Though Epstein says he admirers some of the work of the more aggressive atheists like Dawkins and Hitchens, his mission is to define nonbelievers more positively, to emphasize goodness. “I'm certainly not interested in destroying religion,” he says. That mentality is what some atheist thinkers believe quietly promotes magical thinking, condoning it via liberal tolerance. Dawkins quotes British journalist Johann Hari: “I respect you too much to respect your ridiculous beliefs,” he says. “And I don't think that ridiculous beliefs deserve respect. The evidence says it doesn't seem to get us anywhere.”
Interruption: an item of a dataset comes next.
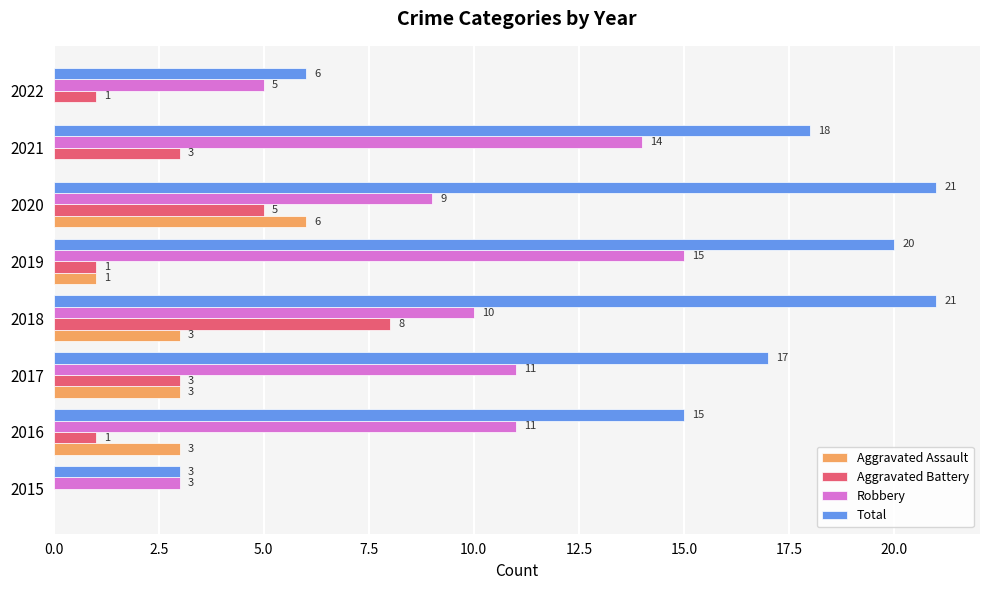

What value does the Total series have at 2022, to the nearest 5?

5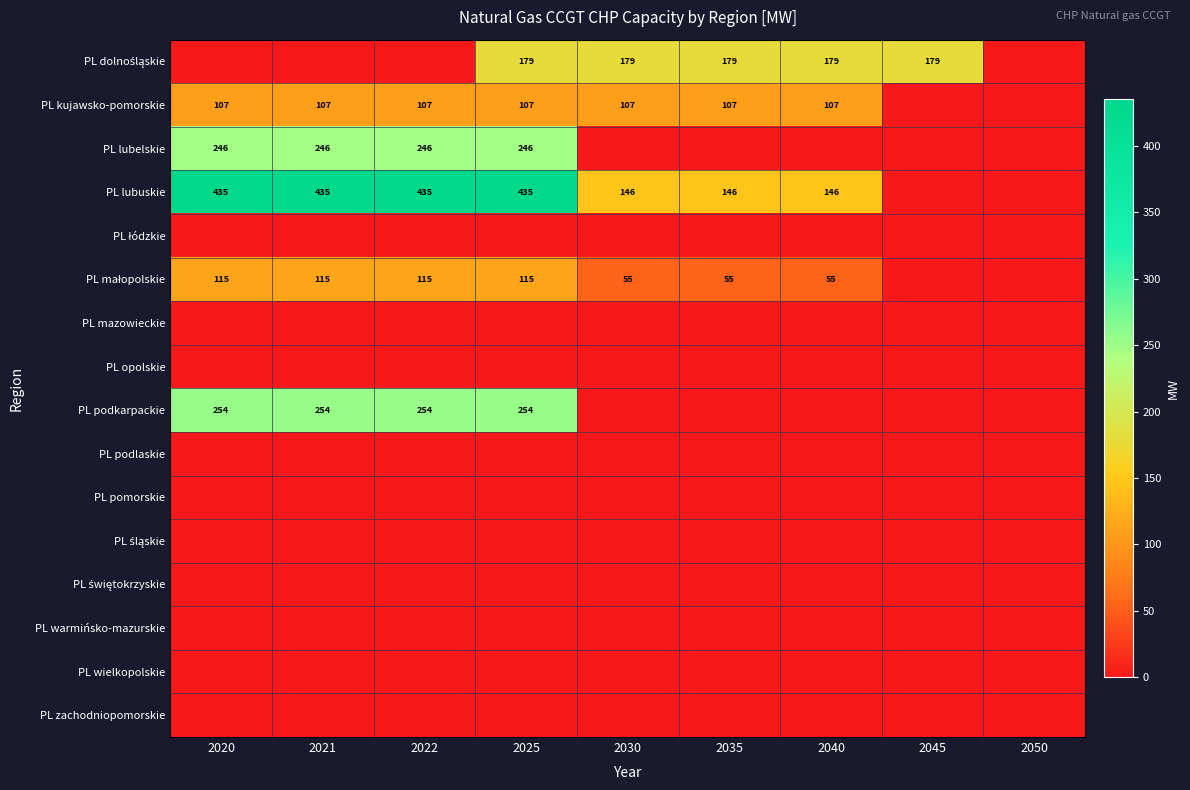

True or false: PL kujawsko-pomorskie has a value of 184 at 2022.

False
While Dawkins can see a political case to be made for the tolerant-humanist approach, he says that it is his writing—along with colleagues Hitchens and Sam Harris—and not the kinder, gentler voices of atheism, that is actually effecting change, and public relations be damned. Plus, he says, his work is hardly radical—it's only perceived as extremist because of the relative silence of people who question that faith is truth. “I think the illusion of stridency—you almost can’t use the word 'atheism' without preceding it with 'strident'—comes from the long period where it simply wasn't done to criticize religions.”
Barry Kosmin, who directs the Institute for the Study of Secularism in Society and Culture, suggests that neither active approach will ultimately be successful in mainstreaming atheism. “My own belief is that actual religion will be hurt more by creating a climate of indifference,” he says, imagining a time when godlessness will be met by nothing more than a shrug. Kosmin says we're not far from that now, especially if you take a historical perspective.
“This culture war is pretty low key,“ he says. “You want real culture war? Try the Spanish Civil War. That's a real secular clash. Great armies yelling we'll burn down your churches! and then actually doing it.” Not even ACT UP went that far.
Lauren Sandler is the author of Righteous: Dispatches from the Evangelical Youth Movement. She has contributed journalism and opinion about culture, politics, and religion for many publications, including The Atlantic, The New Republic, Slate, The Nation, Mother Jones, and The New York Times.